Nutan Upadhyay is an educationist, working with tribal community of Jharkhand.
The nation is fast moving towards a restless attempt of digitalisation. The irony of the, matter is that while bass infrastructural mechanisms like access to education, healthcare, employment and basic standard of life are pending to be ensured , the nation-state chooses to put the entire stress on digitalization.
This has led to the shrinking of the job market as fewer people are required in companies, industries, organisations and firms. The replacement of human labour by machinery has reduced the access to employment options
Labour Bureau statistics reveal that India is the country with the highest unemployment statistics. Self-employment opportunities are declining in the country and jobs are becoming fewer. Economic development in India is leading to growing inequality.

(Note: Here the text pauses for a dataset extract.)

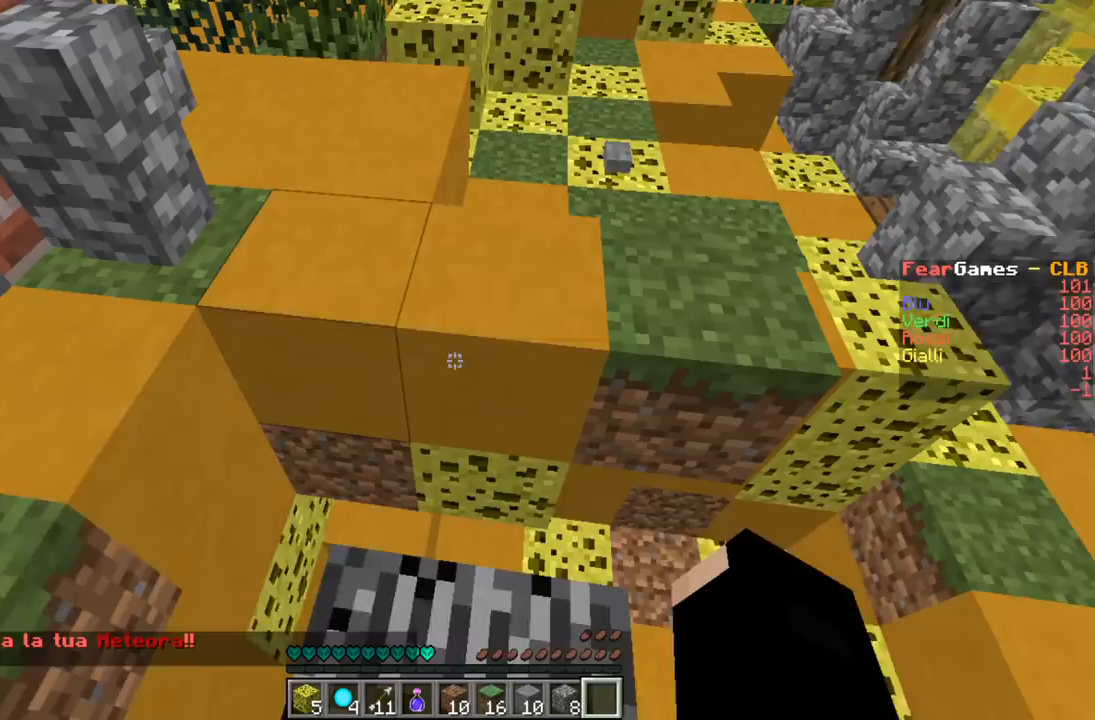
{"keys": [], "events": []}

Economic inclusiveness can only take place when jobs are ensured for the large section of the masses where unemployment has become a great issue. One third of the Indian population lives under the poverty line. India slipped to the 100th position on the global Hunger index behind Bangladesh and Nepal. India is the second largest country in the world and 65% of its population is below the age of 35 year.
Because of unemployment the nation is incapable of cultivating the strength. In a nation in which unemployment is a major issue it is paradoxical that sectors that provided jobs before are opting for digitalisation instead of utilising human capital.
It has been planned that in in airports like the Indira Gandhi National Airport, New Delhi a robot will be assisting flyers with flight details, weather conditions, dining options and making children enjoy.
A Tata-Singapore joint venture airline, Vistara, had announced that it had made a robot called RADA through Artificial Intelligence technology. It will answer your queries of passengers after scanning boarding passes. It would greet customers and interact through hand movements and will move around on predefined pathways.
In a country like India where people are unemployment in great quantities and search for work, the utilisation of robots in works where a person could have been given work seems non-negotiable.
In nations where there is insufficient population, the assistance of robots is logical but in a nation like ours it is unethical. The kind of engagement that nation-states have with technology has to be negotiated in terms of the issue that the nation experiences. Unemployment is a critical concern that needs to be addressed immediately. Expanded privatisation and the shrinkage of jobs have to be addressed immediately.